■ **Instrucción de trabajo A**
Conteste, según el fragmento sobre las Memorias de Moreno:
(i) ¿Cuál era el nombre de la madre de Moreno?
(ii) ¿En qué lugar atendió ella al peón enfermo?
(iii) ¿Qué flagelo de 1871 se menciona?
■ **Instrucción de trabajo B**
Imprima sin cambios el pasaje del fragmento sobre las Memorias de Moreno que comienza en "Moreno adscribe a" y termina en "de la madre.".

■ **Texto proporcionado**
──────────────────────────────

Moreno adscribe a la primera, y en unas paginitas de sus Memorias dice: "mi madre Juana Máxima Thwaites, de condiciones sobresalientes falleció el 27 de diciembre durante la epidemia de cólera que azotó a Buenos Aires en 1867, víctima de su altruismo que la llevó a atender a un humilde peón atacado de ese mal, en la quinta Moreno, Parque de los Patricios; sin duda, a su ejemplo debo mi irresistible afecto a los infelices necesitados". En esa última frase, resumió una de las pruebas más difíciles de la existencia, la aflicción por la muerte de la madre.
Del mismo modo en otras páginas, ahí entremedio con pocos espavientos explica lo que fue el segundo flagelo, el de la fiebre amarilla de 1871.

──────────────────────────────

■ **Información extraída**

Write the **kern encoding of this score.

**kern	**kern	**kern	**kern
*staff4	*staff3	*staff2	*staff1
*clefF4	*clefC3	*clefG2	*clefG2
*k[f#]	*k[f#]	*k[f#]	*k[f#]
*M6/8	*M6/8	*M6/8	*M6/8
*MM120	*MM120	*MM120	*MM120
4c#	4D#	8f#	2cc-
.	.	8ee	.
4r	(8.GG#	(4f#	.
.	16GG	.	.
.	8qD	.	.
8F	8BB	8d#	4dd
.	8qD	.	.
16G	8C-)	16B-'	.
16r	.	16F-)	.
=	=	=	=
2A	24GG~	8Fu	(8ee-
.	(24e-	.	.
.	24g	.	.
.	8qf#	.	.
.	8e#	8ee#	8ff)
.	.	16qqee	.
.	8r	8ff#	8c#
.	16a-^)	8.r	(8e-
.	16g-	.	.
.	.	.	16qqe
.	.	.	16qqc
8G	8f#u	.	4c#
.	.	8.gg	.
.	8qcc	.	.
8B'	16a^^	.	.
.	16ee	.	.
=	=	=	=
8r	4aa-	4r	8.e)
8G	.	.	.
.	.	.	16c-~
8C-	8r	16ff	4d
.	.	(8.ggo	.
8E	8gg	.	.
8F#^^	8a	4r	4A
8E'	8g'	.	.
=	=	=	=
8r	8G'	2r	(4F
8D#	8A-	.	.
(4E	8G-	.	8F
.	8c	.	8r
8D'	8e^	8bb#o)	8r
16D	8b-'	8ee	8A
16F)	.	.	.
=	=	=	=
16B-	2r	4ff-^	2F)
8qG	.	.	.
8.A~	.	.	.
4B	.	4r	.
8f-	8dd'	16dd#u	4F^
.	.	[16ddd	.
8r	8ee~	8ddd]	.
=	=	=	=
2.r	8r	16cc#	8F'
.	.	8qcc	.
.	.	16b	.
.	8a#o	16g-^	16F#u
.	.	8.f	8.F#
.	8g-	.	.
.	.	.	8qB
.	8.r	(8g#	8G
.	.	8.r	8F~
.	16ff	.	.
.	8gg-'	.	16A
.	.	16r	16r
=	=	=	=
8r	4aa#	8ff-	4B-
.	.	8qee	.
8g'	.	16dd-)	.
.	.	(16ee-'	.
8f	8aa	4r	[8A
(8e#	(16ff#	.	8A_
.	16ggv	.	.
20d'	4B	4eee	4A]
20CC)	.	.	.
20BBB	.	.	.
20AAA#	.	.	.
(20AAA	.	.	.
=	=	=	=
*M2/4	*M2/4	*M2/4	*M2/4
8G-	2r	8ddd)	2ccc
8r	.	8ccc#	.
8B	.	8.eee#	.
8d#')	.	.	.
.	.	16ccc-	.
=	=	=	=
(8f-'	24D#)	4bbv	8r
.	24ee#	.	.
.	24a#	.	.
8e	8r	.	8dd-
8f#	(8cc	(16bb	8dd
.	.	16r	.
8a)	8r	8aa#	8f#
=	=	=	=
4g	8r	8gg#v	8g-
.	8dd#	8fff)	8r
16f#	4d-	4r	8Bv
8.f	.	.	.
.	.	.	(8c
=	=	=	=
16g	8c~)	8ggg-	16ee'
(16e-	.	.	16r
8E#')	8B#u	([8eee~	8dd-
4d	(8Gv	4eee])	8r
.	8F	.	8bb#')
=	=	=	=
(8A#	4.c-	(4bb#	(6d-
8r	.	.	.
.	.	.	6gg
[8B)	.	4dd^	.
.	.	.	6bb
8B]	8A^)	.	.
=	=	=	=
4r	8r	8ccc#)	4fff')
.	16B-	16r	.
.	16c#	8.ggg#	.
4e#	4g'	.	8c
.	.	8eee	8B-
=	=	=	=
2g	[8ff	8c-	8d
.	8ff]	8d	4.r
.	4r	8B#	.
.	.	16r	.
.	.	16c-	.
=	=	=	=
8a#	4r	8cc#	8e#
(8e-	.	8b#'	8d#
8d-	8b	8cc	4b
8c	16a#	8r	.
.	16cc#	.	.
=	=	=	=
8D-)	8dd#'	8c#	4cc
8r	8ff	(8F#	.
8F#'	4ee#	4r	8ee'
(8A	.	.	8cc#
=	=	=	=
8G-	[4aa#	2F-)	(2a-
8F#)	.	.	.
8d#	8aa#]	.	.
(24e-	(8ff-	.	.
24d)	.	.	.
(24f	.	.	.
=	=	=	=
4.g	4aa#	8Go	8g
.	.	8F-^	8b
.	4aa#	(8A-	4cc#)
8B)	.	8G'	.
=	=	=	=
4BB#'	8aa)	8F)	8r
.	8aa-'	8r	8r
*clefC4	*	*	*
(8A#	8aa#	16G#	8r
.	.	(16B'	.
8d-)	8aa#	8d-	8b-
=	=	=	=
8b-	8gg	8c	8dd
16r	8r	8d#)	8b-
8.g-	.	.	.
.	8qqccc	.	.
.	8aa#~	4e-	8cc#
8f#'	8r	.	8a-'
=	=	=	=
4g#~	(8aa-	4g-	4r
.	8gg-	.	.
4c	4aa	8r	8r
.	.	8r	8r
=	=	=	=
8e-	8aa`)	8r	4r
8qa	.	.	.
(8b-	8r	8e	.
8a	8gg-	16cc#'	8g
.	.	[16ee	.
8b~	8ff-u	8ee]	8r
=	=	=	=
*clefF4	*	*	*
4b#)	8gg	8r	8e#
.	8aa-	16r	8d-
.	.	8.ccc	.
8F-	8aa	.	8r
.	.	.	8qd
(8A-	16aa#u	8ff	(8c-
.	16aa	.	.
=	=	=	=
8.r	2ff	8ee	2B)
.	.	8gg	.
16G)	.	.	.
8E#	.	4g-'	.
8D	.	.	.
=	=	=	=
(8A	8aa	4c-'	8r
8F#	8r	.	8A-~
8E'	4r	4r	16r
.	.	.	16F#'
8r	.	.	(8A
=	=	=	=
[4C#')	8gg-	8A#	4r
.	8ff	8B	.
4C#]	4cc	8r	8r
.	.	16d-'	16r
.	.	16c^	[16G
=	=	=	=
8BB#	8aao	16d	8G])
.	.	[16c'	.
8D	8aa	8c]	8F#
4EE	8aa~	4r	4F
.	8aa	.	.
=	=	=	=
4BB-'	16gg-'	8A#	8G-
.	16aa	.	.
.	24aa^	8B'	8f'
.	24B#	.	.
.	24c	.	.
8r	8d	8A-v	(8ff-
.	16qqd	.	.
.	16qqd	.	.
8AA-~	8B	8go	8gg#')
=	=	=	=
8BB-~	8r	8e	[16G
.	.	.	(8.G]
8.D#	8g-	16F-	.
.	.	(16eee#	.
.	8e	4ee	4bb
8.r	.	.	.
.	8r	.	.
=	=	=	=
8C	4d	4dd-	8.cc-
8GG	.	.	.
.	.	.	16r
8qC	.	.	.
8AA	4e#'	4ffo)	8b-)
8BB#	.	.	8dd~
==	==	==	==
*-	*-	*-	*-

──────────────────────────────

■ **Su solución A**
(i) Juana Máxima Thwaites.
(ii) En la quinta Moreno, Parque de los Patricios.
(iii) La fiebre amarilla.

■ **Su solución B**
Moreno adscribe a la primera, y en unas paginitas de sus Memorias dice: "mi madre Juana Máxima Thwaites, de condiciones sobresalientes falleció el 27 de diciembre durante la epidemia de cólera que azotó a Buenos Aires en 1867, víctima de su altruismo que la llevó a atender a un humilde peón atacado de ese mal, en la quinta Moreno, Parque de los Patricios; sin duda, a su ejemplo debo mi irresistible afecto a los infelices necesitados". En esa última frase, resumió una de las pruebas más difíciles de la existencia, la aflicción por la muerte de la madre.